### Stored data
____
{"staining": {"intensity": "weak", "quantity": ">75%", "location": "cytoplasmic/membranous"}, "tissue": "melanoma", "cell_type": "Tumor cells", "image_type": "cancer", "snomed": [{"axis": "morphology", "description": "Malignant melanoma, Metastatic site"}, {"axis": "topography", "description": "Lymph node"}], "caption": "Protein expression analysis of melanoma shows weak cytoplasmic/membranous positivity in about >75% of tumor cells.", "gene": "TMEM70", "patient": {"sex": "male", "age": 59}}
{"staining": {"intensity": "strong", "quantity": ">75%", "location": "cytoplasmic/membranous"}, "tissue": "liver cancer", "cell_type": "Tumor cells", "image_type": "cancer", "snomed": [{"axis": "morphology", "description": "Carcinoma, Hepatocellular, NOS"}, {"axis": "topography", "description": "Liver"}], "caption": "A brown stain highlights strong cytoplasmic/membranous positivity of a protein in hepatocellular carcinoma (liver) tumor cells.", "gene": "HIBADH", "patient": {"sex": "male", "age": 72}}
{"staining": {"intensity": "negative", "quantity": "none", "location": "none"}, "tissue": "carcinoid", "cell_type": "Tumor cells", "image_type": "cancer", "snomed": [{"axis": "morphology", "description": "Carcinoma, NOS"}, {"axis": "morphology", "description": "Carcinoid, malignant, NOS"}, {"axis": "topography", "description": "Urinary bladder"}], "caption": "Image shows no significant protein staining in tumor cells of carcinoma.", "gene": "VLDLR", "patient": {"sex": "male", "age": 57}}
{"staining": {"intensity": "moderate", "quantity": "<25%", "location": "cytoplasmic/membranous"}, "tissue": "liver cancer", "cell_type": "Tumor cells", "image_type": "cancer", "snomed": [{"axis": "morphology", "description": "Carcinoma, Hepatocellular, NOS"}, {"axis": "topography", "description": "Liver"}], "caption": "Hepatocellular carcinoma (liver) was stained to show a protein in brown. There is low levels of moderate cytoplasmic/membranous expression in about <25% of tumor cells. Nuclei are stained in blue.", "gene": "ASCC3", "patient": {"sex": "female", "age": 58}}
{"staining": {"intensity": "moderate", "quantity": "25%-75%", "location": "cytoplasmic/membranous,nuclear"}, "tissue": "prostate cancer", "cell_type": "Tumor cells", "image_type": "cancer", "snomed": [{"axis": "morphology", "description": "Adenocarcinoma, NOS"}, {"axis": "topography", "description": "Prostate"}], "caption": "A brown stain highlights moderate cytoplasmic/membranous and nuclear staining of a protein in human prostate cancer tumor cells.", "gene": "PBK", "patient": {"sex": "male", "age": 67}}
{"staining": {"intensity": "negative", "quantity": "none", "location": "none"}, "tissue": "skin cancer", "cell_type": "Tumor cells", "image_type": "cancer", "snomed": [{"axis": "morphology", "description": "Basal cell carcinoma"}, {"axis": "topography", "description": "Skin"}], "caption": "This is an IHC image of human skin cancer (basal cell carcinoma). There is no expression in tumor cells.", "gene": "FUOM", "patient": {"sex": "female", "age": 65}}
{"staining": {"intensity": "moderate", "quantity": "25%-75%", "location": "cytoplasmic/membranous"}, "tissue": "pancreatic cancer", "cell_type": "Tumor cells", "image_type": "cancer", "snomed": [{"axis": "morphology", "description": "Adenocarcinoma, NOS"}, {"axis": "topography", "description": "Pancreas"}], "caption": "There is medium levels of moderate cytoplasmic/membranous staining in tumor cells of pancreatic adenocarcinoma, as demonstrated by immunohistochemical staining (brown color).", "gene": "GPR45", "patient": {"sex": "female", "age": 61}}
____
Give back every line of the data above exactly as written.

{"staining": {"intensity": "weak", "quantity": ">75%", "location": "cytoplasmic/membranous"}, "tissue": "melanoma", "cell_type": "Tumor cells", "image_type": "cancer", "snomed": [{"axis": "morphology", "description": "Malignant melanoma, Metastatic site"}, {"axis": "topography", "description": "Lymph node"}], "caption": "Protein expression analysis of melanoma shows weak cytoplasmic/membranous positivity in about >75% of tumor cells.", "gene": "TMEM70", "patient": {"sex": "male", "age": 59}}
{"staining": {"intensity": "strong", "quantity": ">75%", "location": "cytoplasmic/membranous"}, "tissue": "liver cancer", "cell_type": "Tumor cells", "image_type": "cancer", "snomed": [{"axis": "morphology", "description": "Carcinoma, Hepatocellular, NOS"}, {"axis": "topography", "description": "Liver"}], "caption": "A brown stain highlights strong cytoplasmic/membranous positivity of a protein in hepatocellular carcinoma (liver) tumor cells.", "gene": "HIBADH", "patient": {"sex": "male", "age": 72}}
{"staining": {"intensity": "negative", "quantity": "none", "location": "none"}, "tissue": "carcinoid", "cell_type": "Tumor cells", "image_type": "cancer", "snomed": [{"axis": "morphology", "description": "Carcinoma, NOS"}, {"axis": "morphology", "description": "Carcinoid, malignant, NOS"}, {"axis": "topography", "description": "Urinary bladder"}], "caption": "Image shows no significant protein staining in tumor cells of carcinoma.", "gene": "VLDLR", "patient": {"sex": "male", "age": 57}}
{"staining": {"intensity": "moderate", "quantity": "<25%", "location": "cytoplasmic/membranous"}, "tissue": "liver cancer", "cell_type": "Tumor cells", "image_type": "cancer", "snomed": [{"axis": "morphology", "description": "Carcinoma, Hepatocellular, NOS"}, {"axis": "topography", "description": "Liver"}], "caption": "Hepatocellular carcinoma (liver) was stained to show a protein in brown. There is low levels of moderate cytoplasmic/membranous expression in about <25% of tumor cells. Nuclei are stained in blue.", "gene": "ASCC3", "patient": {"sex": "female", "age": 58}}
{"staining": {"intensity": "moderate", "quantity": "25%-75%", "location": "cytoplasmic/membranous,nuclear"}, "tissue": "prostate cancer", "cell_type": "Tumor cells", "image_type": "cancer", "snomed": [{"axis": "morphology", "description": "Adenocarcinoma, NOS"}, {"axis": "topography", "description": "Prostate"}], "caption": "A brown stain highlights moderate cytoplasmic/membranous and nuclear staining of a protein in human prostate cancer tumor cells.", "gene": "PBK", "patient": {"sex": "male", "age": 67}}
{"staining": {"intensity": "negative", "quantity": "none", "location": "none"}, "tissue": "skin cancer", "cell_type": "Tumor cells", "image_type": "cancer", "snomed": [{"axis": "morphology", "description": "Basal cell carcinoma"}, {"axis": "topography", "description": "Skin"}], "caption": "This is an IHC image of human skin cancer (basal cell carcinoma). There is no expression in tumor cells.", "gene": "FUOM", "patient": {"sex": "female", "age": 65}}
{"staining": {"intensity": "moderate", "quantity": "25%-75%", "location": "cytoplasmic/membranous"}, "tissue": "pancreatic cancer", "cell_type": "Tumor cells", "image_type": "cancer", "snomed": [{"axis": "morphology", "description": "Adenocarcinoma, NOS"}, {"axis": "topography", "description": "Pancreas"}], "caption": "There is medium levels of moderate cytoplasmic/membranous staining in tumor cells of pancreatic adenocarcinoma, as demonstrated by immunohistochemical staining (brown color).", "gene": "GPR45", "patient": {"sex": "female", "age": 61}}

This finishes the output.